Proposed OSC Rule 72-503 Offers Clarity on the Regulation of Distributions Outside of CanadaMonday, August 8, 2016
On June 30, 2016, the Ontario Securities Commission (the “OSC”) published for comment Proposed OSC Rule 72-503 – Distributions Outside of Canada (the “Proposed Rule”), along with an accompanying companion policy (the “Proposed CP”). The Proposed Rule is intended to provide greater clarity than the existing regime to issuers and selling securityholders with respect to the application of Ontario securities laws to certain cross-border transactions. In particular, the Proposed Rule provides exemptions from prospectus and registration requirements in certain instances in an effort to respond to the challenges faced by issuers and intermediaries in connection with the distribution of securities to investors that reside outside of Canada.
The Existing Regime
In certain provinces of Canada, securities regulators take the view that any distribution of securities by an issuer sufficiently connected to that province to an investor outside such province will be subject to that province’s prospectus requirement, thus requiring the issuer to either comply with such requirement or rely on an exemption therefrom. In contrast, the OSC’s view in this regard has historically been less clear.
In 1983, the OSC published a note entitled “Interpretation Note 1 – Distributions of Securities Outside of Ontario”(the “Interpretation Note”), which, while not having the force of law, provides the OSC’s views on the interpretation of Ontario securities laws to distributions of securities outside of Ontario. Unfortunately, the Interpretation Note engenders uncertainty and has consistently posed a challenge both for issuers, in its application, and for the OSC, in its administration. The Interpretation Note provides that where issuers and intermediaries exercise “reasonable precautions” to ensure that securities distributed by Ontario issuers outside of Ontario “come to rest” outside Ontario and do not “flow back” into Ontario, such distributions need not comply with the Ontario prospectus requirement. However, due to the absence of bright-line tests in the Interpretation Note and a lack of clarity as to what the OSC will consider “reasonable precautions”, since its publication, the Interpretation Note has caused difficulties for market participants when assessing the applicability of the Ontario prospectus requirement to cross-border securities offerings. The OSC seeks to address these difficulties with the Proposed Rule which, if adopted, will replace the Interpretation Note and is expected to better facilitate cross-border offerings by removing the application of the Ontario prospectus requirement where offerings are subject to the securities laws of the foreign jurisdiction into which a distribution is made.

§ Complete the following
• A. In the OSC Rule 72-503 article, what year did the OSC publish the Interpretation Note?
• B. Translate this sentence from the OSC Rule 72-503 article into French: "In contrast, the OSC’s view in this regard has historically been less clear."

(Rows excerpted from a collection)
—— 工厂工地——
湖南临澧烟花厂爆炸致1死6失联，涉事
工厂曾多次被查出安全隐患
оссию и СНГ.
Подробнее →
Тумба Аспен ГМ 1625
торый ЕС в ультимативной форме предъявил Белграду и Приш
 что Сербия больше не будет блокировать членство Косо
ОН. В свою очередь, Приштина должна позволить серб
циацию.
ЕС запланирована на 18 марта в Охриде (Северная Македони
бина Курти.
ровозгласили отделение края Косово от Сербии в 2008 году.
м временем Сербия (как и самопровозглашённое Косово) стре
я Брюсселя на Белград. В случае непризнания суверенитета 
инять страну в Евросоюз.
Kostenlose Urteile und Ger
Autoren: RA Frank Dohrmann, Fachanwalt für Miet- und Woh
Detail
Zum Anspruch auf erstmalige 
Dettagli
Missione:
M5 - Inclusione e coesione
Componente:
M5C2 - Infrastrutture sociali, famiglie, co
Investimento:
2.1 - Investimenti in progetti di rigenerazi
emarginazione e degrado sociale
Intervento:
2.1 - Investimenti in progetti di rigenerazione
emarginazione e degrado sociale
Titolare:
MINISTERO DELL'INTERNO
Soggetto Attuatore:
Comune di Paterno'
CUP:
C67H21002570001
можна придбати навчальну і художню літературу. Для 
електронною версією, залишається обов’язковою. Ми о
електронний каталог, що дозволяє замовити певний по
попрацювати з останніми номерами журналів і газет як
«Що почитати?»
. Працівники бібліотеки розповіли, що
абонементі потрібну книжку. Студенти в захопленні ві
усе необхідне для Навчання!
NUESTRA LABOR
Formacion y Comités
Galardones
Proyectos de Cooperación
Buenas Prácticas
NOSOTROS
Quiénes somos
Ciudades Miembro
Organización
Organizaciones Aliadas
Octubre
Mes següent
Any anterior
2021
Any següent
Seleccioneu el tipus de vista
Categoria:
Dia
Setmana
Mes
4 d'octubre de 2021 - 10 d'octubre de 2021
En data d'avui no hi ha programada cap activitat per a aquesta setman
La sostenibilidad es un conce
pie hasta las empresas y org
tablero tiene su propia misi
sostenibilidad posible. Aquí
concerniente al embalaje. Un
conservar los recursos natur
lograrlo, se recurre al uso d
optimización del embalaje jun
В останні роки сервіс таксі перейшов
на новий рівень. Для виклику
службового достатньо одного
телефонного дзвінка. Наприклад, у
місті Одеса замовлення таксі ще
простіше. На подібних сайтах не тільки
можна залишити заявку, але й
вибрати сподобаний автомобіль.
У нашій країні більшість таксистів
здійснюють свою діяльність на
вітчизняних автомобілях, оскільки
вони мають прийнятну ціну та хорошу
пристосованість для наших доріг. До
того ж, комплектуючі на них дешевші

§ Exercise responses
• A. 1983

• B. En revanche, le point de vue de la CVMO à cet égard a historiquement été moins clair.